Anticorruption Mayors on Top of Executives

They say the next big thing is here,
that the revolution's near,
but to me it seems quite clear
that it's all just a little bit of history repeating

I'm on vacation, in a little village on the Bulgarian seaside, getting tanned and practicing an extraordinary language that I picked up in college. But just 3 days ago, the National Assembly confirmed Bulgaria's new Cabinet, after the national elections earlier this month. Unsurprisingly, in his inaugural speech, coming after the European Commission's report, former Sofia Mayor and current Prime-Minister Boiko Borissov pledged to step up the fight against corruption and organized crime. Will the former Mayor and his team succeed?

Early 2005, a reporter from Radio Nederland Wereldomroep asked me a very insightful question: If your former Mayor promised, but did not deliver, to get rid of Bucharest's stray dogs, why expect anything of the same person's promise to get rid of Romania's corruption, once he's become President? I think nobody can answer such a question, and the developments of the past few months shed a new light on that particular question. Once again, I remember that anti-corruption is a quest for good governance, as shown in UNCAC's statement of purpose, art. 1: "To promote integrity, accountability and proper management of public affairs and public property."
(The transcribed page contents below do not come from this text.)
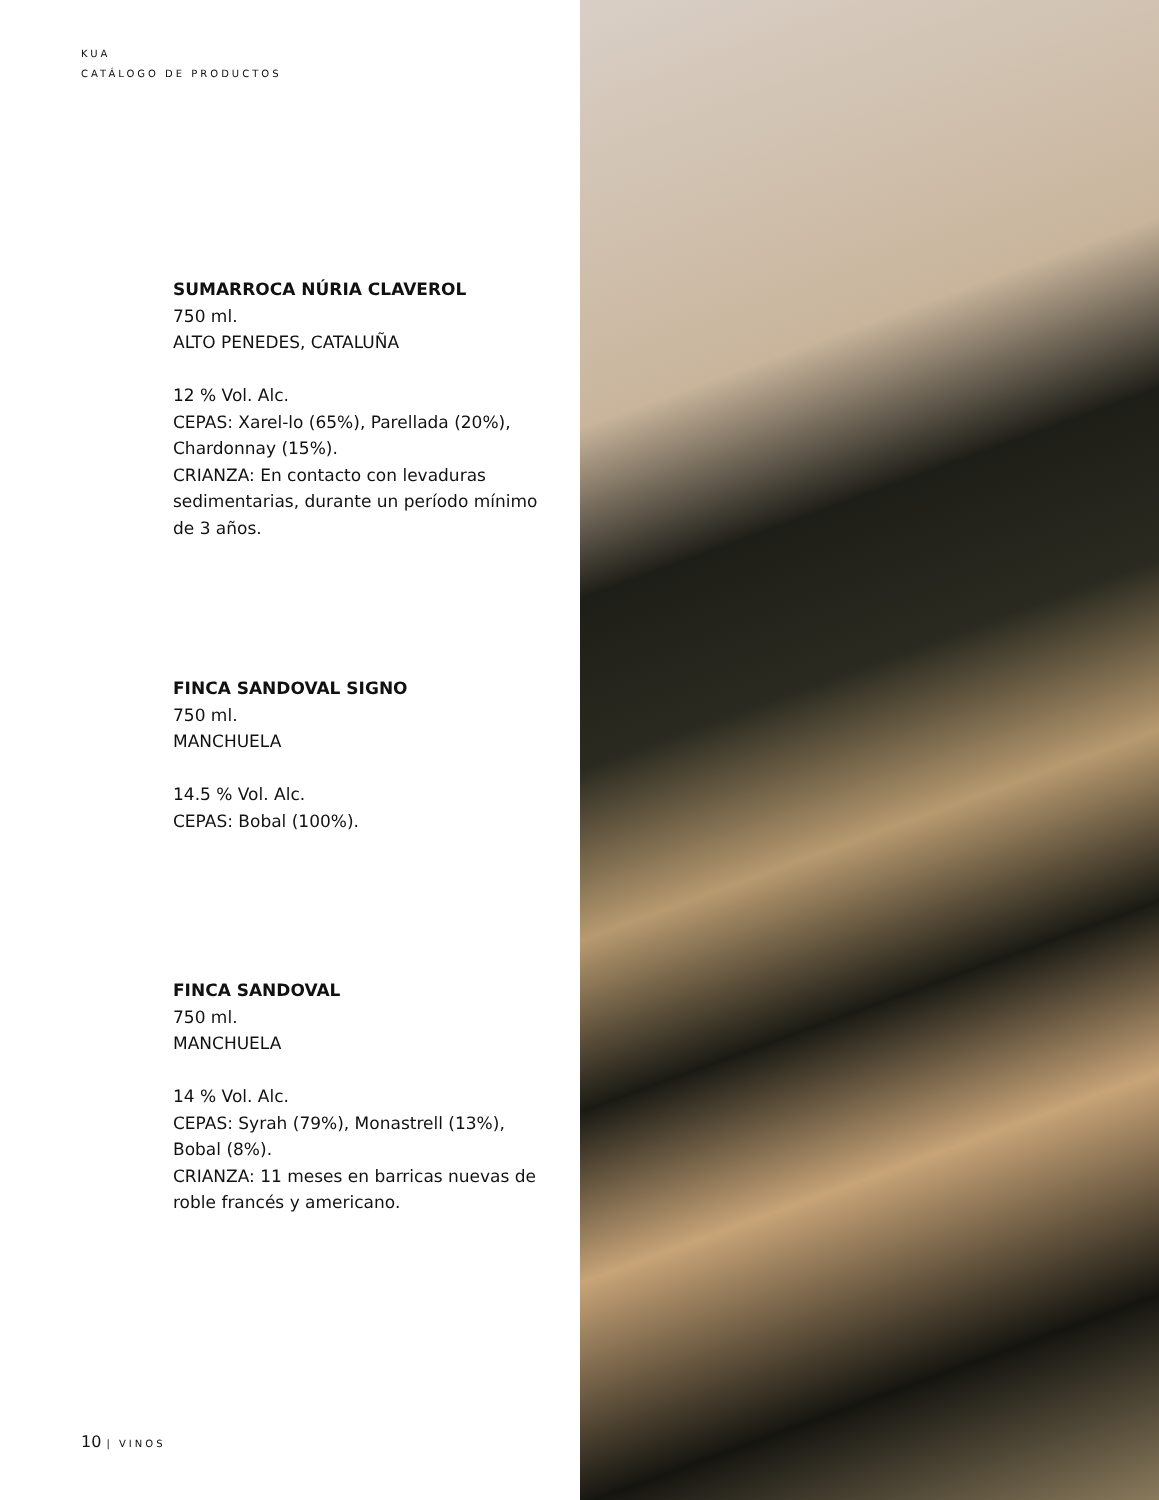KUA
CATÁLOGO DE PRODUCTOS
SUMARROCA NÚRIA CLAVEROL
750 ml.
ALTO PENEDES, CATALUÑA
12 % Vol. Alc.
CEPAS: Xarel-lo (65%), Parellada (20%), Chardonnay (15%).
CRIANZA: En contacto con levaduras sedimentarias, durante un período mínimo de 3 años.
FINCA SANDOVAL SIGNO
750 ml.
MANCHUELA
14.5 % Vol. Alc.
CEPAS: Bobal (100%).
FINCA SANDOVAL
750 ml.
MANCHUELA
14 % Vol. Alc.
CEPAS: Syrah (79%), Monastrell (13%), Bobal (8%).
CRIANZA: 11 meses en barricas nuevas de roble francés y americano.
10 | VINOS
I am not fully aware of what Mayor Borissov had promised to citizens of Sofia, nor whether he delivered or not. But I'm sure a similar question may be asked about this new pledge, especially as we can look at past examples. The most obvious (though not flattering) comparison would be with current PM Emil Boc, former Mayor of Cluj, but remember Victor Ciorbea, former Mayor of Bucharest: what did he promise in 1994, when elected Mayor?, did he fix the city's problems? I guess not :-( Yet, he became Prime-Minister in 1996, pledging structural reforms, including anticorruption... Many decisions made during that time yielded good results in restructuring the economy and integrating Romania with both NATO and EU, but many others resulted in increasing perception of corruption (1997-2002), especially at high levels of decision-making. Nonetheless, we pay tribute to former PM Ciorbea for initiating Romania's first systematic study on corruption, as well as ground-breaking anticorruption law (both completed after he was sacked).
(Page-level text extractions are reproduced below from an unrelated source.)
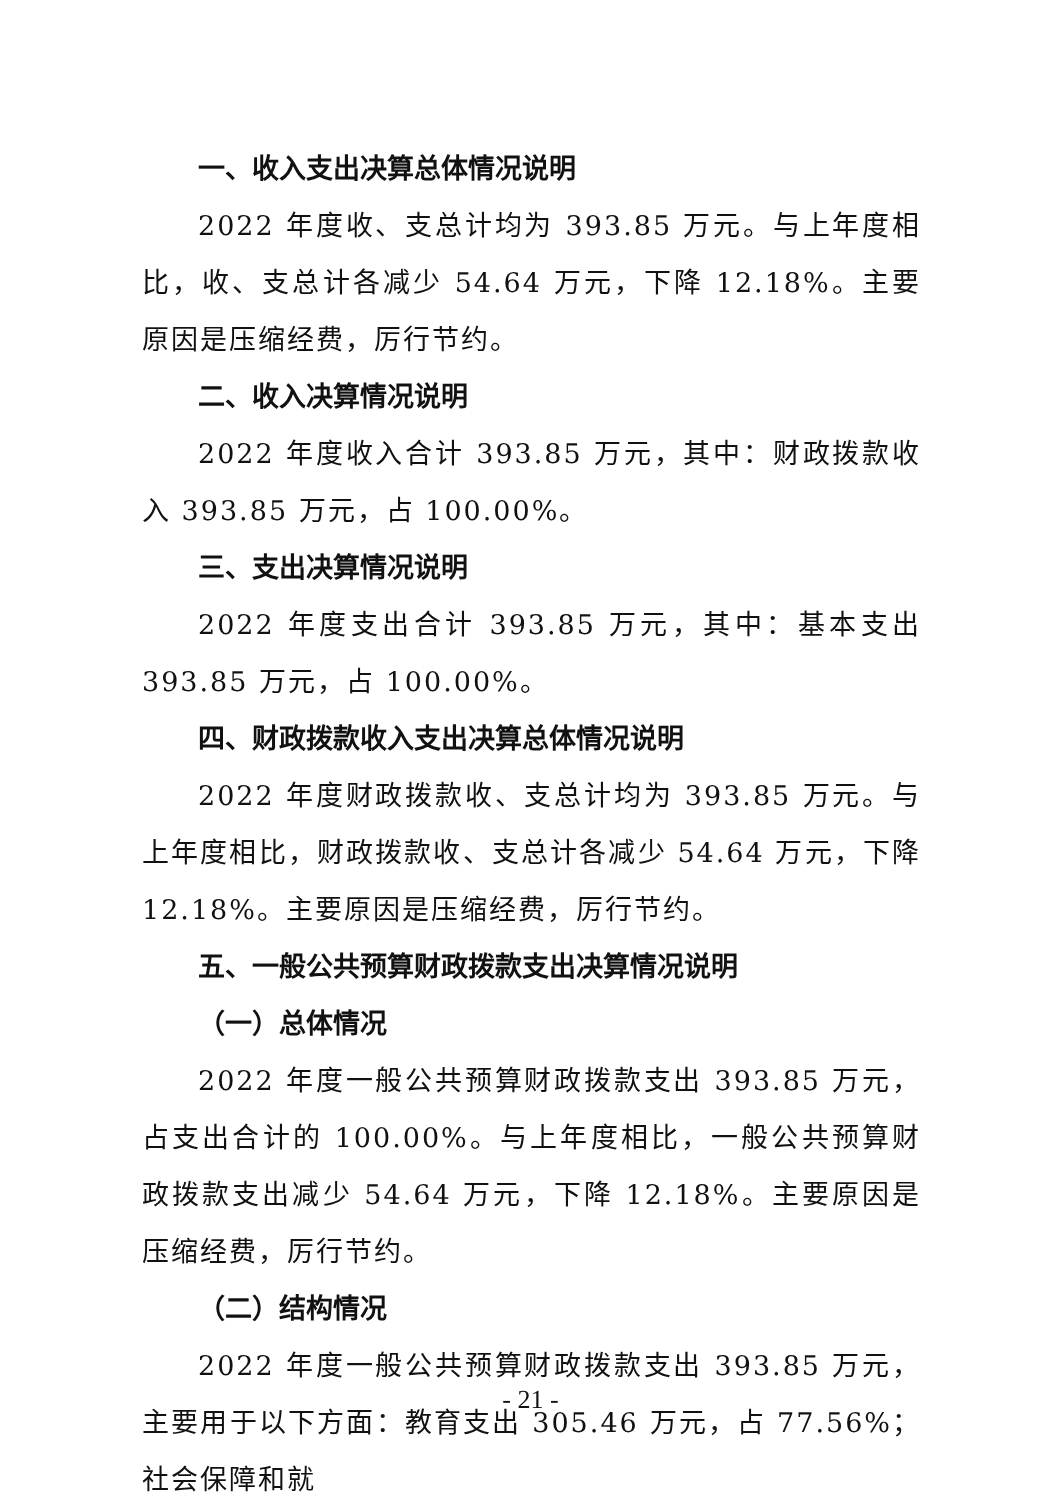一、收入支出决算总体情况说明
2022 年度收、支总计均为 393.85 万元。与上年度相比，收、支总计各减少 54.64 万元，下降 12.18%。主要原因是压缩经费，厉行节约。
二、收入决算情况说明
2022 年度收入合计 393.85 万元，其中：财政拨款收入 393.85 万元，占 100.00%。
三、支出决算情况说明
2022 年度支出合计 393.85 万元，其中：基本支出 393.85 万元，占 100.00%。
四、财政拨款收入支出决算总体情况说明
2022 年度财政拨款收、支总计均为 393.85 万元。与上年度相比，财政拨款收、支总计各减少 54.64 万元，下降 12.18%。主要原因是压缩经费，厉行节约。
五、一般公共预算财政拨款支出决算情况说明
（一）总体情况
2022 年度一般公共预算财政拨款支出 393.85 万元，占支出合计的 100.00%。与上年度相比，一般公共预算财政拨款支出减少 54.64 万元，下降 12.18%。主要原因是压缩经费，厉行节约。
（二）结构情况
2022 年度一般公共预算财政拨款支出 393.85 万元，主要用于以下方面：教育支出 305.46 万元，占 77.56%；社会保障和就
- 21 -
Drawing on the mixed experience of past Romanian Mayors making their way to the top of the Executive, I'd say Mr. Borissov and Ms. Popova don't stand a chance in improving the situation in Bulgaria, or showing results in a reasonable time. Unless, of course, they shift their approach, and no longer look at the fight against corruption/organized crime as an end, in and of itself! Just as their Romanian counterparts (regardless of past experience with local administration), they should lay the ground for good governance, rather than focusing on anticorruption. Simply put, corruption affects every walk of life, being more the effect, rather than the cause, of bad government.

However, politicians (especially of a newly born party, such as GERB) are usually interested in getting visible results in the short term (to secure re-election for themselves), at the cost of viable results in the medium to long term (to achieve rule-of-law, durable development and, ultimately, quality of life for the citizens). Therefore, unless they put in place a system of participatory and transparent policy-making, with sound evaluation systems and good enough safeguards for responsible public management, with clear accountability mechanisms, I'm afraid they won't succeed--either in Bulgaria or Romania :-( But they do have an opportunity to do the right thing!